**TASK STATEMENT:** In the records below, find the line that contains "32: (323, 576)". Retype that line and all the lines after it through the end, leaving out the pictures.

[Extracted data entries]
____________

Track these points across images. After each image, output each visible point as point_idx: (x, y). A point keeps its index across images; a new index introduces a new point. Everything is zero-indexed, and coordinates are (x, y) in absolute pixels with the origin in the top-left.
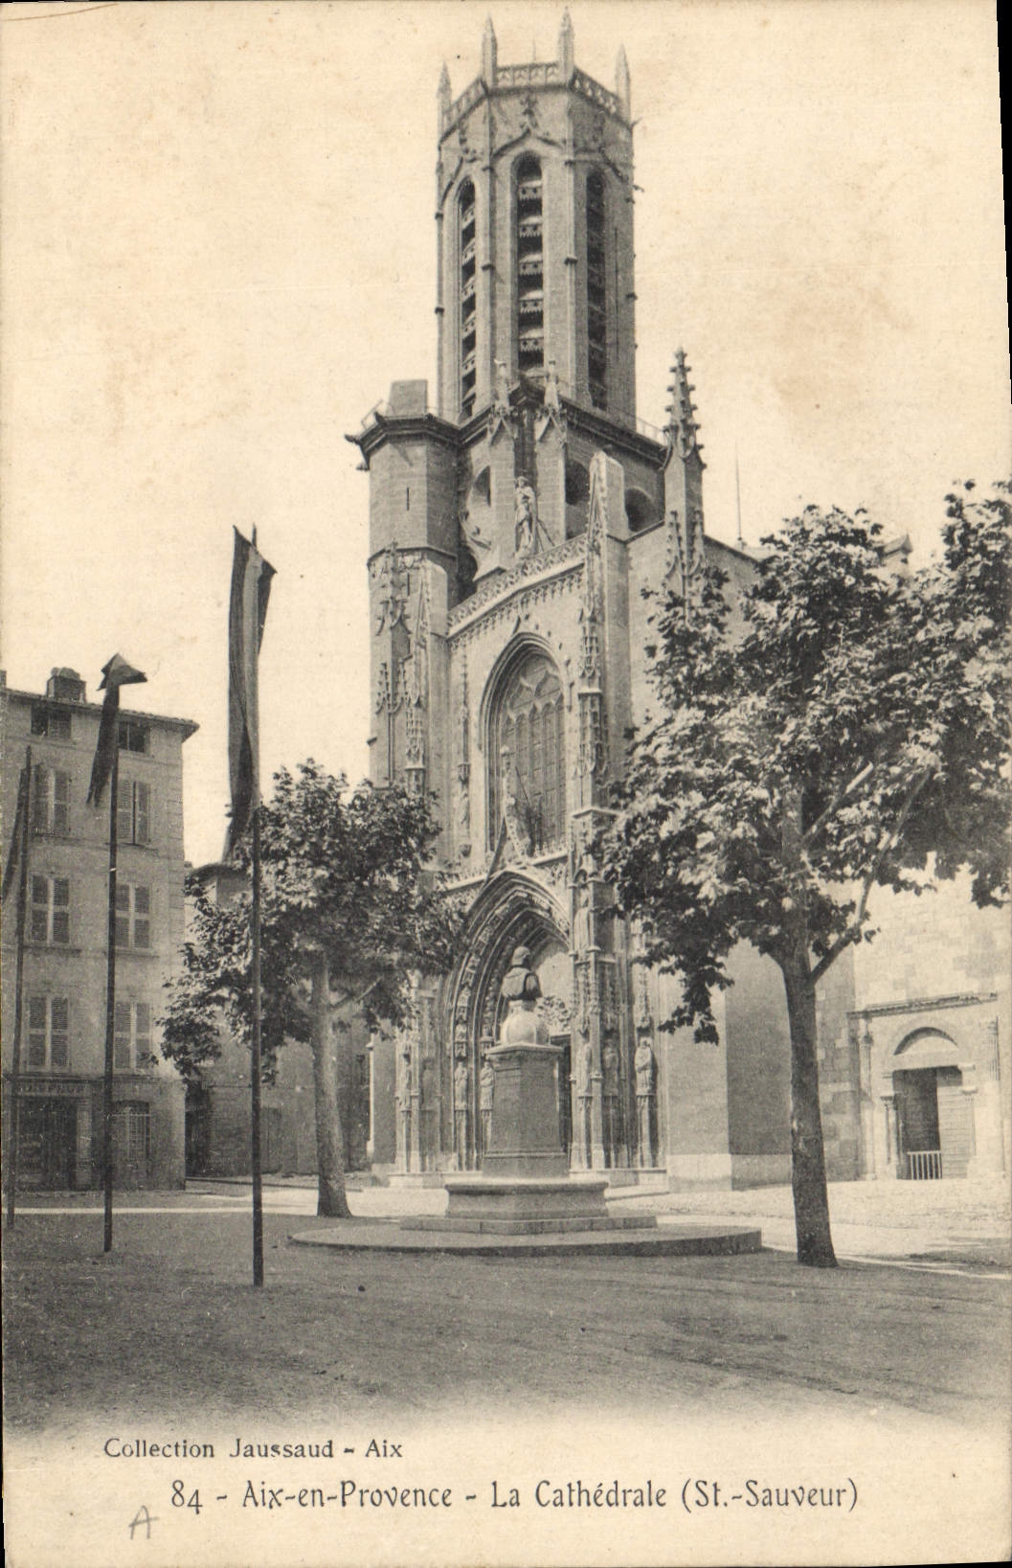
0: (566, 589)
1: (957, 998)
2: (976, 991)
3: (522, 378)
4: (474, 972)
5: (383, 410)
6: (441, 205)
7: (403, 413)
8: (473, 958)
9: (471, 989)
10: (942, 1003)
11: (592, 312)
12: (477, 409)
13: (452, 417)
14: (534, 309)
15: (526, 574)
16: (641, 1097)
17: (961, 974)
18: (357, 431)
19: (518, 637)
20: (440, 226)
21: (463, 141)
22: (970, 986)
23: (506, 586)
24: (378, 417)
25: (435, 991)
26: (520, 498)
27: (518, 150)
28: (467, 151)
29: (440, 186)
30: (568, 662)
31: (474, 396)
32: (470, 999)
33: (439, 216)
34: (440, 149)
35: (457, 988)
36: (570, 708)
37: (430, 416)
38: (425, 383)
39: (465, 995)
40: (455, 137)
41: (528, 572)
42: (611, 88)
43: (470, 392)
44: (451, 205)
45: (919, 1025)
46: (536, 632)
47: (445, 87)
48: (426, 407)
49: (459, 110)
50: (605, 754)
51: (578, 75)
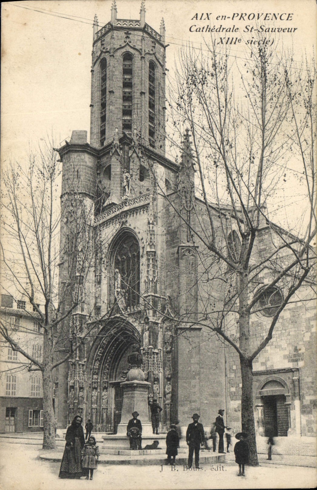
0: (142, 212)
1: (284, 370)
2: (292, 367)
3: (124, 133)
4: (101, 355)
5: (68, 141)
6: (93, 67)
7: (77, 142)
8: (101, 349)
9: (99, 361)
10: (279, 371)
11: (150, 112)
12: (105, 144)
13: (96, 145)
14: (129, 109)
15: (126, 206)
16: (168, 404)
17: (286, 361)
18: (58, 147)
19: (122, 229)
20: (92, 74)
21: (102, 45)
22: (290, 365)
23: (118, 209)
24: (66, 142)
25: (85, 362)
26: (125, 177)
27: (124, 50)
28: (104, 48)
29: (93, 60)
30: (142, 239)
31: (105, 139)
32: (99, 365)
33: (92, 71)
34: (93, 46)
35: (94, 361)
36: (142, 256)
37: (87, 145)
38: (86, 132)
39: (97, 364)
40: (99, 44)
41: (127, 205)
42: (158, 31)
43: (103, 137)
44: (97, 67)
45: (270, 379)
46: (130, 227)
47: (96, 24)
48: (86, 141)
49: (101, 33)
50: (156, 274)
51: (146, 25)
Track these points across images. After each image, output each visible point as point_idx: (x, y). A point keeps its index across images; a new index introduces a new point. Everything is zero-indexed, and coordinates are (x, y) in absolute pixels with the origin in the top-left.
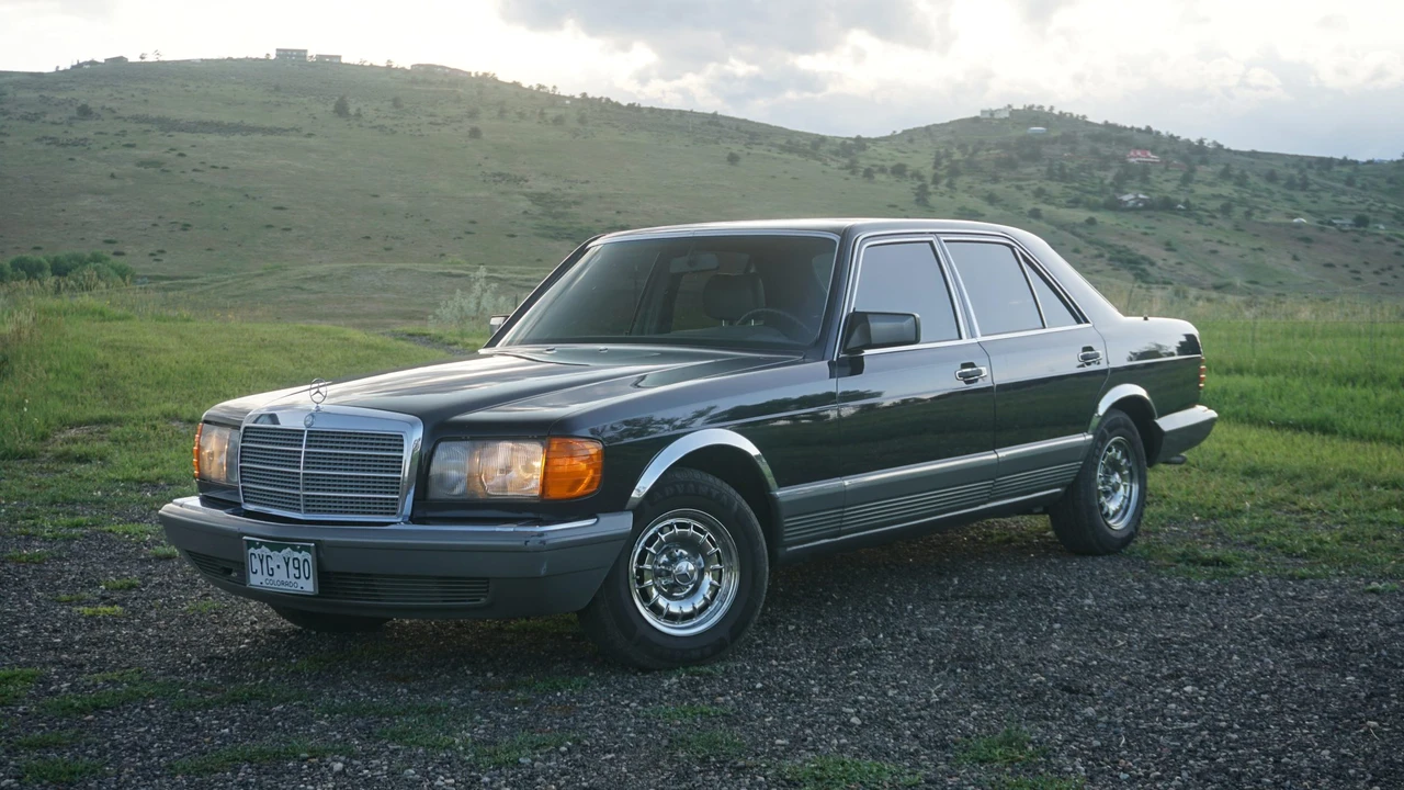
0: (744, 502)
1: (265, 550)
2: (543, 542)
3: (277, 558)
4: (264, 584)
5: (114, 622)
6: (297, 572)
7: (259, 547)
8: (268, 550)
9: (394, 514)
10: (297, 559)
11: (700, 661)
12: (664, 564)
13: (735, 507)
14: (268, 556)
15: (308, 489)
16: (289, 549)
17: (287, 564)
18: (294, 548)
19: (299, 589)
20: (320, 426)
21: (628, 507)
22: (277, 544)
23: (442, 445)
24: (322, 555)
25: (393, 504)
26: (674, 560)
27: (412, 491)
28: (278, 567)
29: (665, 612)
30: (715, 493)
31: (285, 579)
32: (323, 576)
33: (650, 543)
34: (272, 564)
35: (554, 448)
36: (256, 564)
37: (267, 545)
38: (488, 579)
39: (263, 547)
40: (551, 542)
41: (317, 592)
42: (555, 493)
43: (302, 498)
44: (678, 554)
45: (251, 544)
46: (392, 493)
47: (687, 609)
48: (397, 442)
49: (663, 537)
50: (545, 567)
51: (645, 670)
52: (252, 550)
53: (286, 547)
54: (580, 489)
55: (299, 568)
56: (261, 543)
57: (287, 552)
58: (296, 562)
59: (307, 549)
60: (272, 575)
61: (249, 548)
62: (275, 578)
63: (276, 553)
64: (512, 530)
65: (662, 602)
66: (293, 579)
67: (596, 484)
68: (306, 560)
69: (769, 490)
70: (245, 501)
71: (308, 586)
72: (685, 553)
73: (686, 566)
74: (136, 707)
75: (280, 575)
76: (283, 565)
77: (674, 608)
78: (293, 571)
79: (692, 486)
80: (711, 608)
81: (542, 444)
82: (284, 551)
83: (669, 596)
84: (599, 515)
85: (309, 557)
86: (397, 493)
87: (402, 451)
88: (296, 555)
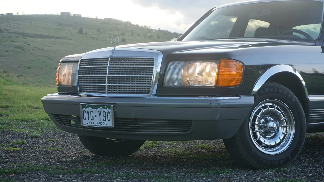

____________

**RESPONSE TO THIS EXERCISE:**
32: (323, 576)
33: (650, 543)
34: (272, 564)
35: (554, 448)
36: (256, 564)
37: (267, 545)
38: (488, 579)
39: (263, 547)
40: (551, 542)
41: (317, 592)
42: (555, 493)
43: (302, 498)
44: (678, 554)
45: (251, 544)
46: (392, 493)
47: (687, 609)
48: (397, 442)
49: (663, 537)
50: (545, 567)
51: (645, 670)
52: (252, 550)
53: (286, 547)
54: (580, 489)
55: (299, 568)
56: (261, 543)
57: (287, 552)
58: (296, 562)
59: (307, 549)
60: (272, 575)
61: (249, 548)
62: (275, 578)
63: (276, 553)
64: (512, 530)
65: (662, 602)
66: (293, 579)
67: (596, 484)
68: (306, 560)
69: (769, 490)
70: (245, 501)
71: (308, 586)
72: (685, 553)
73: (686, 566)
74: (136, 707)
75: (280, 575)
76: (283, 565)
77: (674, 608)
78: (293, 571)
79: (692, 486)
80: (711, 608)
81: (542, 444)
82: (284, 551)
83: (669, 596)
84: (599, 515)
85: (309, 557)
86: (397, 493)
87: (402, 451)
88: (296, 555)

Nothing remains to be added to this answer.